Korczak also worked with the Warsaw courts for minors. He acted as an expert witness with cases involving children. He always sided with the accused child and would cite factors such as the child's background and home life and education that he thought had to be considered in such judicial matters.

In 1934 and 1936 Korczak traveled to Palestine to visit the Jewish homeland. It had taken years for him to take these trips. He would always put them off saying their was too much to do at the orphanage or with his other duties. He finally did go and lived on a kibbutz and taught child-rearing philosophy to the kibbutz residents.

In 1939 World War II began. In the city of Warsaw, after it fell to the Nazis, the Jews were slowly forced to move into a single sector of the city. The sector became known as the Warsaw Ghetto. In 1940, Dom Sierot was ordered by the Germans to move into the Ghetto. Korczak and his staff moved more than 200 children to a new home in the Ghetto. The conditions in the Warsaw Ghetto were atrocious. Food, water, medicine was all something Korczak had to bargain and beg for daily for his charges at the orphanage. The Nazis systematically would herd households out of the Ghetto to be shipped off to labor and death camps.
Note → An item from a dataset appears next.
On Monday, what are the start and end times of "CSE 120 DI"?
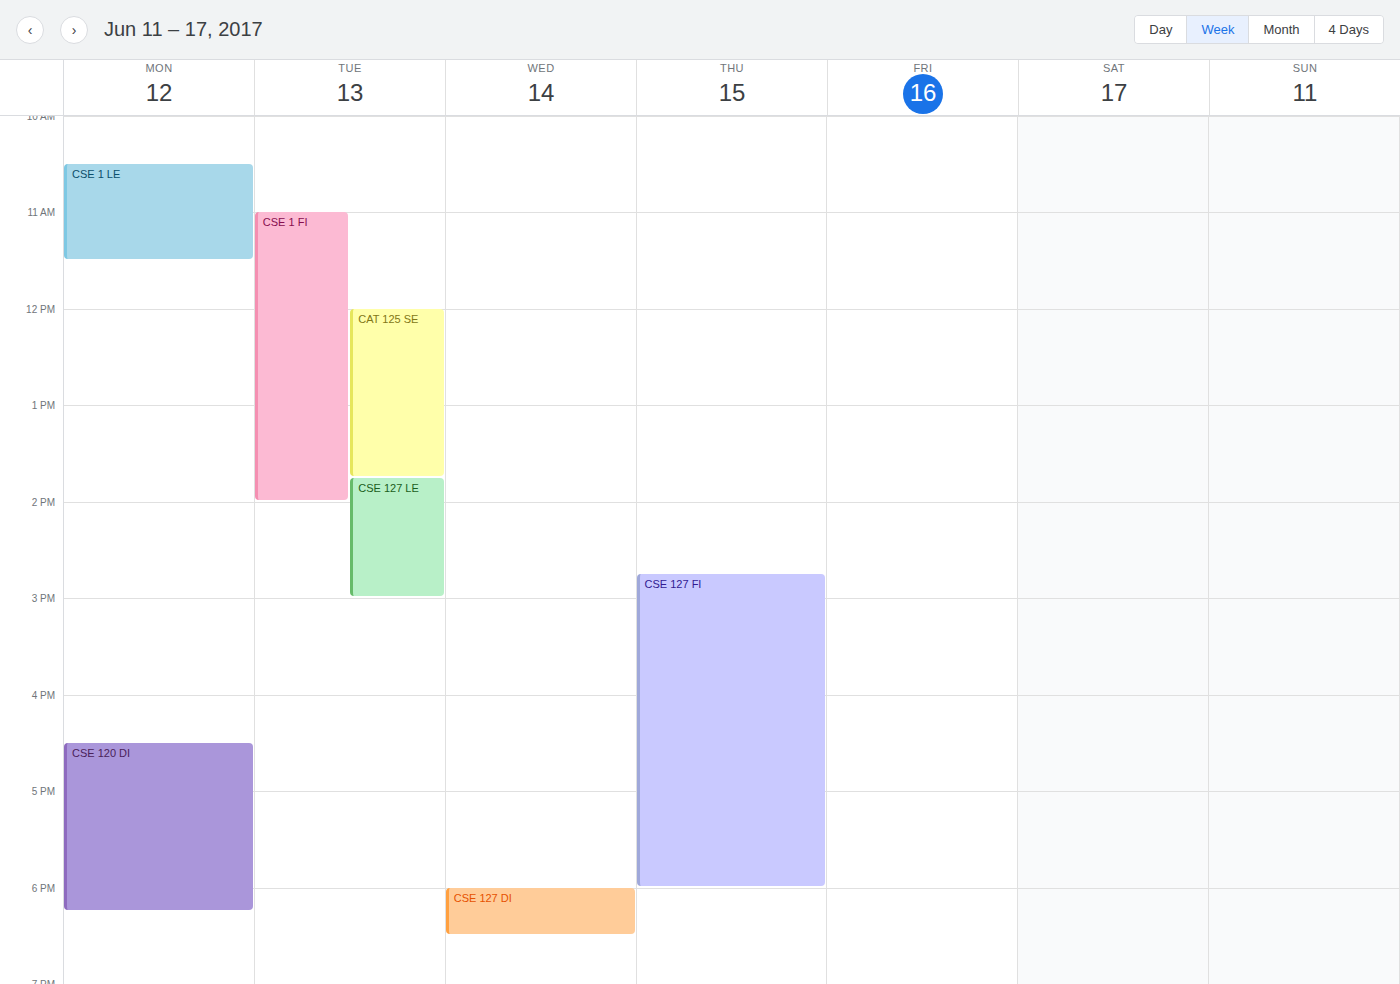
4:30 PM to 6:15 PMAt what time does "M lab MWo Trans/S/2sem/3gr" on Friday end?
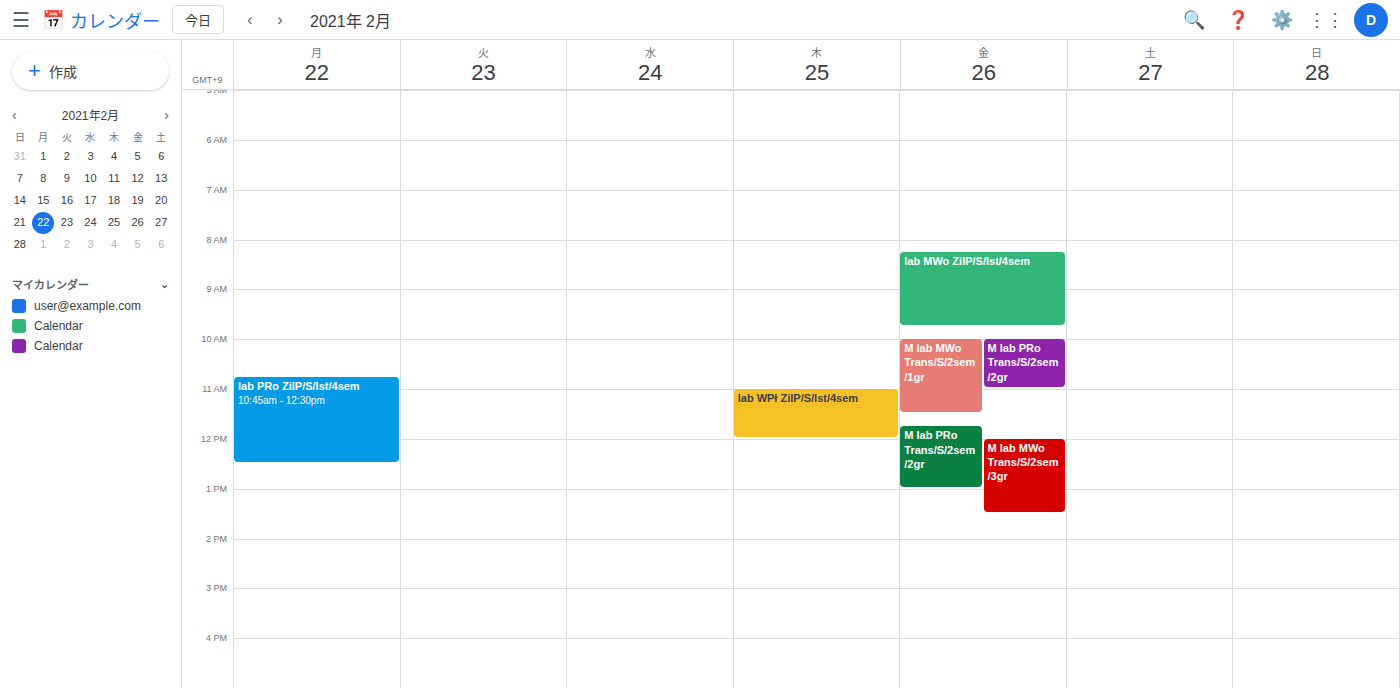
1:30 PM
The orphanage managed to survive until August 1942, when the occupants of Dom Sierot were ordered out, as well. The children marched in organized columns with Janusz Korczak at the head. They marched out of the Ghetto and over to a large field adjacent to the railroad yards where Jews were detained until they were ordered into the boxcars. It is reported that Janusz Korczak was given several opportunities to escape from the field. He refused, not wanting the children in his care to be frightened. Janusz Korczak, his assistant Stefania Wilczynska, the orphanage staff members and over 200 children were taken to Treblinka concentration camp and were all killed on about August 5, 1942.

Janusz Korczak was a great doctor, teacher and care-giver to children. He tried to make the lives of children better, happier and more productive. He believed so much in children that he gave his life to be with them and comfort them as they were killed in a Nazi death camp.